The other issue of monumental important in this paper is the importance of focusing on ‘organising’ not organisation. Weick states (p.283):

Another way to strengthen the connection between Eastern and Western views of mindfulness is to redirect attention away from organization toward organizing. Such a shift emphasizes that organizing involves ongoing mental action infused with rising and falling, becoming and declining, emerging and disappearing. The shift in language from the concept of organization to the concept of organizing makes room for greater individual awareness by investigators and employees alike of one or more of the three characteristics of existence.

This is why in SPoR we don’t discuss the static idea of a HRO but rather refer to HROing. We create a participle out of the idea so that it is never static. One never arrives as a HRO. Indeed, there is no such thing as a HRO. Weick continues on (p.283):

When researchers invoke the concept of organizing (e.g., Heath & Sitkin, 2001), they imply that the objects of their study show impermanence (we have to keep reaccomplishing the coordination and interdependence associated with collective action); they accept the inevitability of suffering (reaccomplishment is necessary, because order keeps rising and falling, appearing and disappearing, and forming and dissolving despite our efforts to hold it permanently in place), and/or they discard the view that a (permanent) material self is in control of the efforts to enact order (there is no entity or stable agent that is in control of order, but only flow and constantly changing ways of relating).

Weick then states (p.284):

The pattern of mindfulness found in these HRO settings is one where people pay more attention to failures than success, avoid simplicity rather than cultivate it, are just as sensitive to operations as they are to strategy, organize for resilience rather than anticipation, and allow decisions to migrate to experts wherever they are located.

Such a contrast to the myths of HOP slogans and mythical delusions of avoiding failure.

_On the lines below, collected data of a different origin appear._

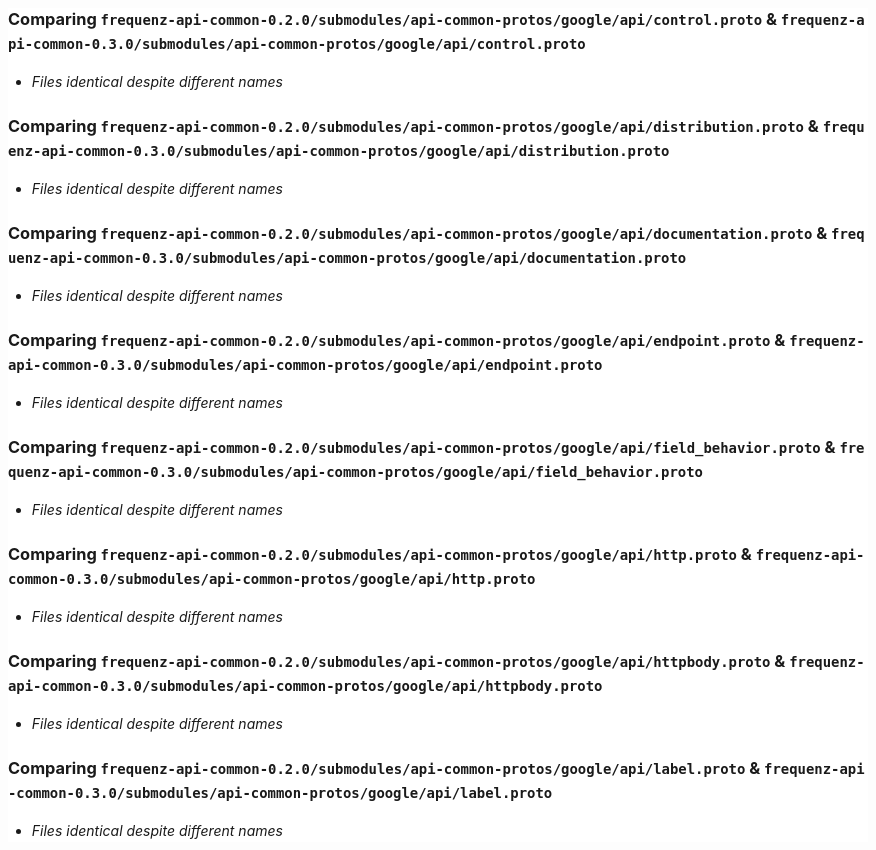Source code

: ### Comparing `frequenz-api-common-0.2.0/submodules/api-common-protos/google/api/control.proto` & `frequenz-api-common-0.3.0/submodules/api-common-protos/google/api/control.proto`

 * *Files identical despite different names*

### Comparing `frequenz-api-common-0.2.0/submodules/api-common-protos/google/api/distribution.proto` & `frequenz-api-common-0.3.0/submodules/api-common-protos/google/api/distribution.proto`

 * *Files identical despite different names*

### Comparing `frequenz-api-common-0.2.0/submodules/api-common-protos/google/api/documentation.proto` & `frequenz-api-common-0.3.0/submodules/api-common-protos/google/api/documentation.proto`

 * *Files identical despite different names*

### Comparing `frequenz-api-common-0.2.0/submodules/api-common-protos/google/api/endpoint.proto` & `frequenz-api-common-0.3.0/submodules/api-common-protos/google/api/endpoint.proto`

 * *Files identical despite different names*

### Comparing `frequenz-api-common-0.2.0/submodules/api-common-protos/google/api/field_behavior.proto` & `frequenz-api-common-0.3.0/submodules/api-common-protos/google/api/field_behavior.proto`

 * *Files identical despite different names*

### Comparing `frequenz-api-common-0.2.0/submodules/api-common-protos/google/api/http.proto` & `frequenz-api-common-0.3.0/submodules/api-common-protos/google/api/http.proto`

 * *Files identical despite different names*

### Comparing `frequenz-api-common-0.2.0/submodules/api-common-protos/google/api/httpbody.proto` & `frequenz-api-common-0.3.0/submodules/api-common-protos/google/api/httpbody.proto`

 * *Files identical despite different names*

### Comparing `frequenz-api-common-0.2.0/submodules/api-common-protos/google/api/label.proto` & `frequenz-api-common-0.3.0/submodules/api-common-protos/google/api/label.proto`

 * *Files identical despite different names*
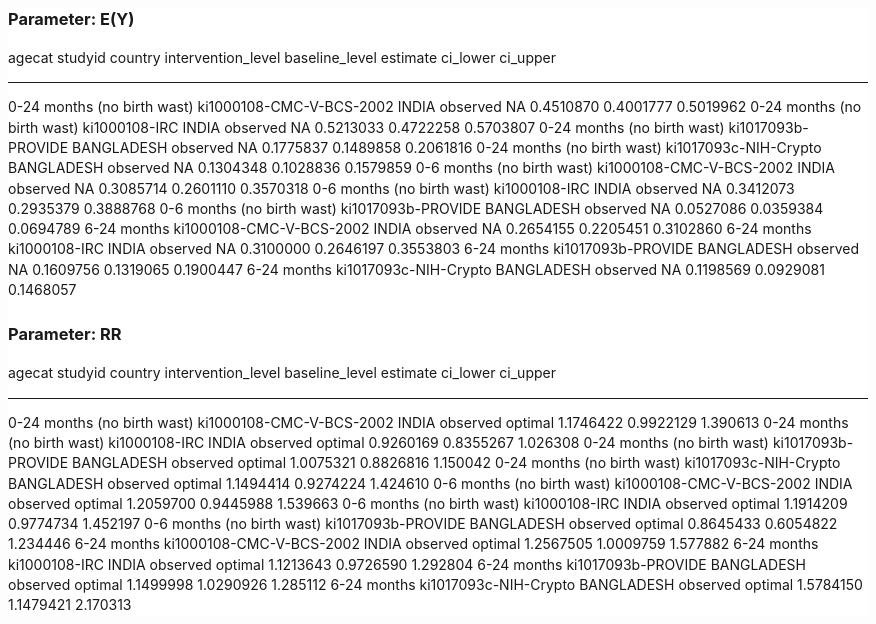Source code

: 
### Parameter: E(Y)


agecat                        studyid                    country      intervention_level   baseline_level     estimate    ci_lower    ci_upper
----------------------------  -------------------------  -----------  -------------------  ---------------  ----------  ----------  ----------
0-24 months (no birth wast)   ki1000108-CMC-V-BCS-2002   INDIA        observed             NA                0.4510870   0.4001777   0.5019962
0-24 months (no birth wast)   ki1000108-IRC              INDIA        observed             NA                0.5213033   0.4722258   0.5703807
0-24 months (no birth wast)   ki1017093b-PROVIDE         BANGLADESH   observed             NA                0.1775837   0.1489858   0.2061816
0-24 months (no birth wast)   ki1017093c-NIH-Crypto      BANGLADESH   observed             NA                0.1304348   0.1028836   0.1579859
0-6 months (no birth wast)    ki1000108-CMC-V-BCS-2002   INDIA        observed             NA                0.3085714   0.2601110   0.3570318
0-6 months (no birth wast)    ki1000108-IRC              INDIA        observed             NA                0.3412073   0.2935379   0.3888768
0-6 months (no birth wast)    ki1017093b-PROVIDE         BANGLADESH   observed             NA                0.0527086   0.0359384   0.0694789
6-24 months                   ki1000108-CMC-V-BCS-2002   INDIA        observed             NA                0.2654155   0.2205451   0.3102860
6-24 months                   ki1000108-IRC              INDIA        observed             NA                0.3100000   0.2646197   0.3553803
6-24 months                   ki1017093b-PROVIDE         BANGLADESH   observed             NA                0.1609756   0.1319065   0.1900447
6-24 months                   ki1017093c-NIH-Crypto      BANGLADESH   observed             NA                0.1198569   0.0929081   0.1468057


### Parameter: RR


agecat                        studyid                    country      intervention_level   baseline_level     estimate    ci_lower   ci_upper
----------------------------  -------------------------  -----------  -------------------  ---------------  ----------  ----------  ---------
0-24 months (no birth wast)   ki1000108-CMC-V-BCS-2002   INDIA        observed             optimal           1.1746422   0.9922129   1.390613
0-24 months (no birth wast)   ki1000108-IRC              INDIA        observed             optimal           0.9260169   0.8355267   1.026308
0-24 months (no birth wast)   ki1017093b-PROVIDE         BANGLADESH   observed             optimal           1.0075321   0.8826816   1.150042
0-24 months (no birth wast)   ki1017093c-NIH-Crypto      BANGLADESH   observed             optimal           1.1494414   0.9274224   1.424610
0-6 months (no birth wast)    ki1000108-CMC-V-BCS-2002   INDIA        observed             optimal           1.2059700   0.9445988   1.539663
0-6 months (no birth wast)    ki1000108-IRC              INDIA        observed             optimal           1.1914209   0.9774734   1.452197
0-6 months (no birth wast)    ki1017093b-PROVIDE         BANGLADESH   observed             optimal           0.8645433   0.6054822   1.234446
6-24 months                   ki1000108-CMC-V-BCS-2002   INDIA        observed             optimal           1.2567505   1.0009759   1.577882
6-24 months                   ki1000108-IRC              INDIA        observed             optimal           1.1213643   0.9726590   1.292804
6-24 months                   ki1017093b-PROVIDE         BANGLADESH   observed             optimal           1.1499998   1.0290926   1.285112
6-24 months                   ki1017093c-NIH-Crypto      BANGLADESH   observed             optimal           1.5784150   1.1479421   2.170313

There is much more in this article that warrants careful consideration by the risk and safety industry. Especially, the trap of seeking permanence, certainty and disconnectedness in operations. I will leave it to you to download the paper and read it in detail. It certainly presents some big challenges for an industry locked into deontology, linearity and the quest for agreement.

Epilogue

One of the great delights of working in Transdisciplinarity in SPoR has been the engagement with Dr Nippin Anand and his Eastern Philosophical and Eastern religious thinking. So many of the riches in Mindfulness from Nippin’s tradition have made SPoR become even more alive to the fullness of Mindfulness in the way Prof. Karl Weick describes.

Both Nippin and I have met Prof. Guy Claxton and we will devote some discussion towards his work and Eastern Philosophy/Religion in a blog in the future.